● **PROMPT 1**:
Answer these questions from the calibration spec, one line each:
(a) What priority is the calibration spec assigned?
(b) What value does the code set as the default temperature for PlantVillage?
(c) What effect does a temperature below 1.0 have on the distribution?
● **PROMPT 2**:
Write the next part of the calibration spec, picking up after its last line.

● **TEXT BLOCK**:
·····

8.2 KiB
8.2 KiB
04. Confidence Calibration for PlantVillage Model
meta: id: production-ml-pipeline-04 feature: production-ml-pipeline priority: P1 depends_on: [production-ml-pipeline-03] tags: [implementation, ml, tests-required]
objective:
- Implement proper confidence calibration for the PlantVillage model's softmax output
- Replace the trivial
raw * 1.02linear calibration with temperature scaling or entropy-based confidence - Produce meaningful confidence labels (high/medium/low) that correlate with actual correctness
- Handle the "healthy" class output correctly (healthy predictions need different confidence interpretation)
deliverables:
src/lib/ml/confidence.ts— rewritten calibration with temperature scalingsrc/lib/ml/calibration-params.ts— calibration parameters (temperature, bias) for PlantVillage modelsrc/lib/ml/confidence.test.ts— updated tests for new calibration logicscripts/calibrate-model.ts— script to compute optimal temperature from validation data
steps:
-
Determine output type — based on task 03's findings:
- If model output is already softmax probabilities: use entropy-based confidence or inverse-softmax + temperature scaling
- If model output is logits: apply temperature-scaled softmax directly
-
Implement temperature scaling:
// src/lib/ml/confidence.ts const DEFAULT_TEMPERATURE = 1.5; // Default for PlantVillage (typically 1.0–3.0) export function temperatureScaledSoftmax( logits: Float32Array, temperature: number = DEFAULT_TEMPERATURE, ): Float32Array { const scaled = new Float32Array(logits.length); for (let i = 0; i < logits.length; i++) { scaled[i] = logits[i] / temperature; } return softmaxFloat32(scaled); }- Temperature > 1.0 softens the distribution (less confident, more uniform)
- Temperature < 1.0 sharpens the distribution (more confident)
- Temperature = 1.0 is standard softmax (no calibration)

·····

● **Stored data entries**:

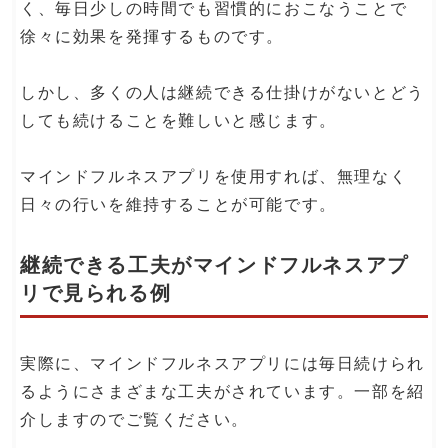
く、毎日少しの時間でも習慣的におこなうことで
徐々に効果を発揮するものです。
しかし、多くの人は継続できる仕掛けがないとどう
しても続けることを難しいと感じます。
マインドフルネスアプリを使用すれば、無理なく
日々の行いを維持することが可能です。
継続できる工夫がマインドフルネスアプ
リで見られる例
実際に、マインドフルネスアプリには毎日続けられ
るようにさまざまな工夫がされています。一部を紹
介しますのでご覧ください。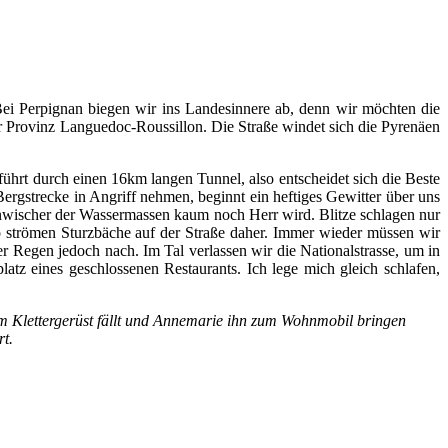
Bei Perpignan biegen wir ins Landesinnere ab, denn wir möchten die
r Provinz Languedoc-Roussillon. Die Straße windet sich die Pyrenäen
führt durch einen 16km langen Tunnel, also entscheidet sich die Beste
ergstrecke in Angriff nehmen, beginnt ein heftiges Gewitter über uns
benwischer der Wassermassen kaum noch Herr wird. Blitze schlagen nur
o strömen Sturzbäche auf der Straße daher. Immer wieder müssen wir
er Regen jedoch nach. Im Tal verlassen wir die Nationalstrasse, um in
atz eines geschlossenen Restaurants. Ich lege mich gleich schlafen,
om Klettergerüst fällt und Annemarie ihn zum Wohnmobil bringen
rt.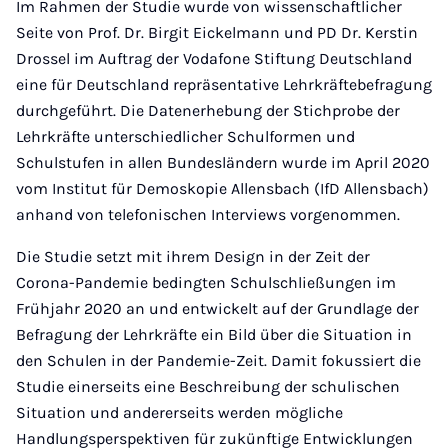
Im Rahmen der Studie wurde von wissenschaftlicher
Seite von Prof. Dr. Birgit Eickelmann und PD Dr. Kerstin
Drossel im Auftrag der Vodafone Stiftung Deutschland
eine für Deutschland repräsentative Lehrkräftebefragung
durchgeführt. Die Datenerhebung der Stichprobe der
Lehrkräfte unterschiedlicher Schulformen und
Schulstufen in allen Bundesländern wurde im April 2020
vom Institut für Demoskopie Allensbach (IfD Allensbach)
anhand von telefonischen Interviews vorgenommen.
Die Studie setzt mit ihrem Design in der Zeit der
Corona-Pandemie bedingten Schulschließungen im
Frühjahr 2020 an und entwickelt auf der Grundlage der
Befragung der Lehrkräfte ein Bild über die Situation in
den Schulen in der Pandemie-Zeit. Damit fokussiert die
Studie einerseits eine Beschreibung der schulischen
Situation und andererseits werden mögliche
Handlungsperspektiven für zukünftige Entwicklungen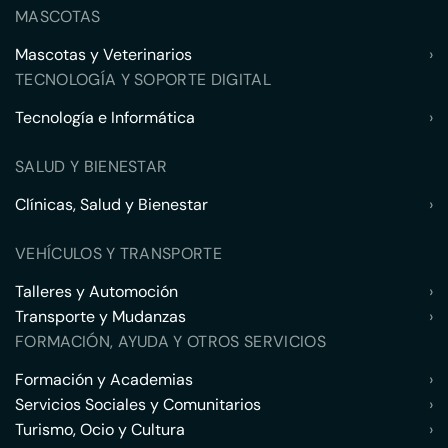
MASCOTAS
Mascotas y Veterinarios
›
TECNOLOGÍA Y SOPORTE DIGITAL
Tecnología e Informática
›
SALUD Y BIENESTAR
Clínicas, Salud y Bienestar
›
VEHÍCULOS Y TRANSPORTE
Talleres y Automoción
›
Transporte y Mudanzas
›
FORMACIÓN, AYUDA Y OTROS SERVICIOS
Formación y Academias
›
Servicios Sociales y Comunitarios
›
Turismo, Ocio y Cultura
›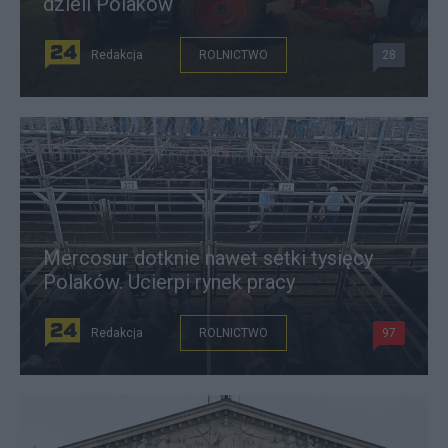
dzieli Polaków
Redakcja
ROLNICTWO
28
Mercosur dotknie nawet setki tysięcy
Polaków. Ucierpi rynek pracy
Redakcja
ROLNICTWO
97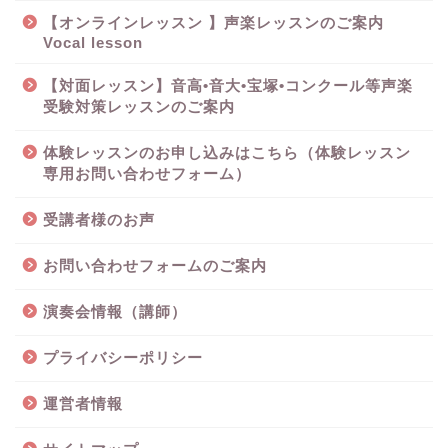
【オンラインレッスン 】声楽レッスンのご案内
Vocal lesson
【対面レッスン】音高•音大•宝塚•コンクール等声楽
受験対策レッスンのご案内
体験レッスンのお申し込みはこちら（体験レッスン
専用お問い合わせフォーム）
受講者様のお声
お問い合わせフォームのご案内
演奏会情報（講師）
プライバシーポリシー
運営者情報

·····

● **WRITTEN ANSWER 1**:
(a) P1
(b) 1.5
(c) It sharpens the distribution, making it more confident.

● **WRITTEN ANSWER 2**:
- Typical value for MobileNetV2 on PlantVillage: 1.2–1.8
-
Implement entropy-based confidence:
export function computeEntropy(probabilities: Float32Array): number { let entropy = 0; for (let i = 0; i < probabilities.length; i++) { if (probabilities[i] > 1e-10) { entropy -= probabilities[i] * Math.log(probabilities[i]); } } return entropy; } export function entropyToConfidence( entropy: number, maxEntropy: number, // ln(numClasses) ): number { // Normalize entropy to [0, 1], then invert (low entropy = high confidence) const normalized = entropy / maxEntropy; return 1 - normalized; }- For 38 classes:
maxEntropy = Math.log(38) ≈ 3.64 - Entropy close to 0 → one class dominates → high confidence
- Entropy close to max → uniform distribution → low confidence
- For 38 classes:
-
Implement combined calibration:
export function calibratePrediction( output: Float32Array, isLogits: boolean, temperature: number = DEFAULT_TEMPERATURE, ): ConfidenceResult { // Get probabilities (apply softmax if logits, or use directly if already probabilities) const probs = isLogits ? temperatureScaledSoftmax(output, temperature) : output; // Get top prediction let maxIdx = 0; for (let i = 1; i < probs.length; i++) { if (probs[i] > probs[maxIdx]) maxIdx = i; } const topProb = probs[maxIdx]; // Compute entropy-based confidence const entropy = computeEntropy(probs); const maxEntropy = Math.log(probs.length); const entropyConfidence = entropyToConfidence(entropy, maxEntropy); // Combine: weighted average of top probability and entropy confidence const adjusted = 0.7 * topProb + 0.3 * entropyConfidence; return { raw: topProb, adjusted: Math.min(1, Math.max(0, adjusted)), label: getConfidenceLabel(adjusted), entropy, classIndex: maxIdx, }; } -
Update
getConfidenceLabelthresholds for PlantVillage's 38-class output:const CONFIDENCE_THRESHOLDS = { HIGH: 0.65, // Lowered from 0.8 — PlantVillage softmax is less peaked MEDIUM: 0.35, // Lowered from 0.5 } as const;- With 38 classes, even correct predictions may have lower top probability
- These thresholds should be tuned against a validation set (start with defaults, adjust after testing)
-
Handle healthy class confidence:
- When the top prediction is a healthy class (index 3, 4, 6, 10, 14, 17, 19, 22, 23, 24, 27, 37), the confidence represents "how confident the model is the plant is healthy"
- Healthy predictions with high confidence → "No disease detected" (good)
- Healthy predictions with low confidence → "Uncertain — may have early symptoms"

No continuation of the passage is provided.